# 4th Annual Alabama Pomp Stomp



## Chris V (Oct 18, 2007)

It's back and and lasts the entire month of April. You can register from now until the last two days of the tourney. Registration is $25.00 and that enters you into both categories. You can only win in one category and your catches will automatically place you in the highest position. The categories are:

1) Biggest fish
2) Three-fish aggregate; your aggregate is the total weight of your three biggest fish throughout the month.

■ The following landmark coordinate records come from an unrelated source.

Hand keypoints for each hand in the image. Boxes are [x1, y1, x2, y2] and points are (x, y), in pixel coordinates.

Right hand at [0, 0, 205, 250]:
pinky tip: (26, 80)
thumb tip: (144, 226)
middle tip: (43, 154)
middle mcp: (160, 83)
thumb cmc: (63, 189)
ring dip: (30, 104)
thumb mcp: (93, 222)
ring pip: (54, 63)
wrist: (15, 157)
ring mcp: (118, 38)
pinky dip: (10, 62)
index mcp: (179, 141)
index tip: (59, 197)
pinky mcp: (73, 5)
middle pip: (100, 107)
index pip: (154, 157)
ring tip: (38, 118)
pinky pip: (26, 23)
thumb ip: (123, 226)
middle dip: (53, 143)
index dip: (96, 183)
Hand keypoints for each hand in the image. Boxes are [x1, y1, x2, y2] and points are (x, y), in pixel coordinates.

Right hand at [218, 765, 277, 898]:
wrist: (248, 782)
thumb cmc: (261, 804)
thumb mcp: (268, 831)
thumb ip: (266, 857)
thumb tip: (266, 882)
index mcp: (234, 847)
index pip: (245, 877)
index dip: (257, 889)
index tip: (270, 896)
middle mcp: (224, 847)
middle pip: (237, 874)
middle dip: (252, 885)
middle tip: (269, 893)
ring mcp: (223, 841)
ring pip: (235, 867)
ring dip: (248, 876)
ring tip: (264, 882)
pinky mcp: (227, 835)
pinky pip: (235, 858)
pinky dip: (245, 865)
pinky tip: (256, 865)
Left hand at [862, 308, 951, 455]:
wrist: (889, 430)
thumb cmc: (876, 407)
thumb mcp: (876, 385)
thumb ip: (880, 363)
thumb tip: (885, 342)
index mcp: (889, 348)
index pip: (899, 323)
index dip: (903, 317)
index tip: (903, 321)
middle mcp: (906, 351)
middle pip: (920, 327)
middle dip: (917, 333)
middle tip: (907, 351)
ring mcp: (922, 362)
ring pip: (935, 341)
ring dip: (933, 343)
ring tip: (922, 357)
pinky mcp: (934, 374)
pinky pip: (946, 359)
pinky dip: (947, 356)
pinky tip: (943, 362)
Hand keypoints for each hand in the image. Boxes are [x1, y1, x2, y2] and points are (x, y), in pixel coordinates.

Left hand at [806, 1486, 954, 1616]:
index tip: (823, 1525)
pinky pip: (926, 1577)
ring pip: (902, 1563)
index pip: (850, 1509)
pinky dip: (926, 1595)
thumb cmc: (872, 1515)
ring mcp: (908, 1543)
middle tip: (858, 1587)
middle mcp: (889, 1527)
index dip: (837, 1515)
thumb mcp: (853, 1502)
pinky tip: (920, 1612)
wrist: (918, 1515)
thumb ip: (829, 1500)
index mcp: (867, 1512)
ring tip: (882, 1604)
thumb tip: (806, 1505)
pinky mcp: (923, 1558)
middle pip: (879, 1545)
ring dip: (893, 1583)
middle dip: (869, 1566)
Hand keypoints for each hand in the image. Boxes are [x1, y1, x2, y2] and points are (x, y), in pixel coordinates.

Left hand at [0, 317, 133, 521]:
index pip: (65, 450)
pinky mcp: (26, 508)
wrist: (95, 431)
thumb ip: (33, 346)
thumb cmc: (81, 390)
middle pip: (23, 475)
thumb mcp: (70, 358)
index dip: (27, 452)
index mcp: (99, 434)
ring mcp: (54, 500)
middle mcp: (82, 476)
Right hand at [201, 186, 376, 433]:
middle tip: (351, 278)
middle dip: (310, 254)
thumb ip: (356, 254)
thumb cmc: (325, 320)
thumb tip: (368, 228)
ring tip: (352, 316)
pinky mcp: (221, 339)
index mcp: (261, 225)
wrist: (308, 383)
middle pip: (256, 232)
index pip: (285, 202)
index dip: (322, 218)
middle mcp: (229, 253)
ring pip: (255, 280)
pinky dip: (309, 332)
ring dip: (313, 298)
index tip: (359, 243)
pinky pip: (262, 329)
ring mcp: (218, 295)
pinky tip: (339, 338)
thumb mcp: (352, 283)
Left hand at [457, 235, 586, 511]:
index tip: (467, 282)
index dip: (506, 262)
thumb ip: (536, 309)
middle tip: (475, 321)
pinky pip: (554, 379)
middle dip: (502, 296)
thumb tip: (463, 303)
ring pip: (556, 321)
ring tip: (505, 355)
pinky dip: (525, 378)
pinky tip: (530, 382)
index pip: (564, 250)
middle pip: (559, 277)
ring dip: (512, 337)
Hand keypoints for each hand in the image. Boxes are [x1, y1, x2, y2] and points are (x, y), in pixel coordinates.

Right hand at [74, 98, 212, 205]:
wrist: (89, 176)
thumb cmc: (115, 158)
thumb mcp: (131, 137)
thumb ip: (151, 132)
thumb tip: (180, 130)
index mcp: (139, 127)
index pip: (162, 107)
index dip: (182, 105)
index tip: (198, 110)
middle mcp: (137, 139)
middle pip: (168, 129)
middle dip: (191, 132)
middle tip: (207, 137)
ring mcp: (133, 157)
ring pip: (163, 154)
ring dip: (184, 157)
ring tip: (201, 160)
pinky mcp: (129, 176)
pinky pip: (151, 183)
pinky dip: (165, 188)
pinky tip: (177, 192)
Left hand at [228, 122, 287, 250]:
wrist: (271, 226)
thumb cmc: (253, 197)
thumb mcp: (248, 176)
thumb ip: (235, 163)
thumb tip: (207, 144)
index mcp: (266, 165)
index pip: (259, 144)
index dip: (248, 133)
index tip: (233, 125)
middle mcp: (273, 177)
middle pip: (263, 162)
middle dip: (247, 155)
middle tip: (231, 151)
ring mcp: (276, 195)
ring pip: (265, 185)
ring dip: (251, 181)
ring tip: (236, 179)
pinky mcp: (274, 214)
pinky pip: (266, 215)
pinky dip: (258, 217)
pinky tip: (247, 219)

Prizes for each category are as follows:

1st- $500.00 cash (both categories)
2nd- A Berkely XL Fishing Cart (2nd place big fish) and a Penn Clash reel (2nd place agg.)
3rd- A $50.00 gift card to our store (both categories)

*RULES*
- Fishing starts April 1st
- Both natural and artificial baits may be used
- Fish cannot be weighed within 48hrs of registering
- Fish may be caught in both Florida and Alabama
- All fish must be caught on rod and reel
- Weigh-in times are between 10AM and 6PM
- Maximum of 3 fish can be weighed per angler, per day
- Damaged or frozen fish will not be permitted
- In the event of a tie, the catch weighed in earliest will take the higher position

You can sign up in the shop or over the phone. Good Luck!!!


----------



## matt c (Mar 29, 2010)

*pomp stomp*

I`am in. How many folks have signed up? I don`t want to be number two


----------



## Chris V (Oct 18, 2007)

I've got 5 I think so far. Wondering where all the others who said "I'm in" are...?


----------



## MrFish (Aug 21, 2009)

Chris V said:


> I've got 5 I think so far. Wondering where all the others who said "I'm in" are...?


I was in there this morning getting a sammich and drinks. Totally forgot to register. I'll be in later this week.


----------



## Chris V (Oct 18, 2007)

A few more entries this week. Remember, you can sign up over the phone too!


----------



## Chris V (Oct 18, 2007)

Alright guys, two more days til pomp stompin'


----------



## LIM-IT-OUT (Aug 26, 2014)

Oh dang I need to start riggin up!


----------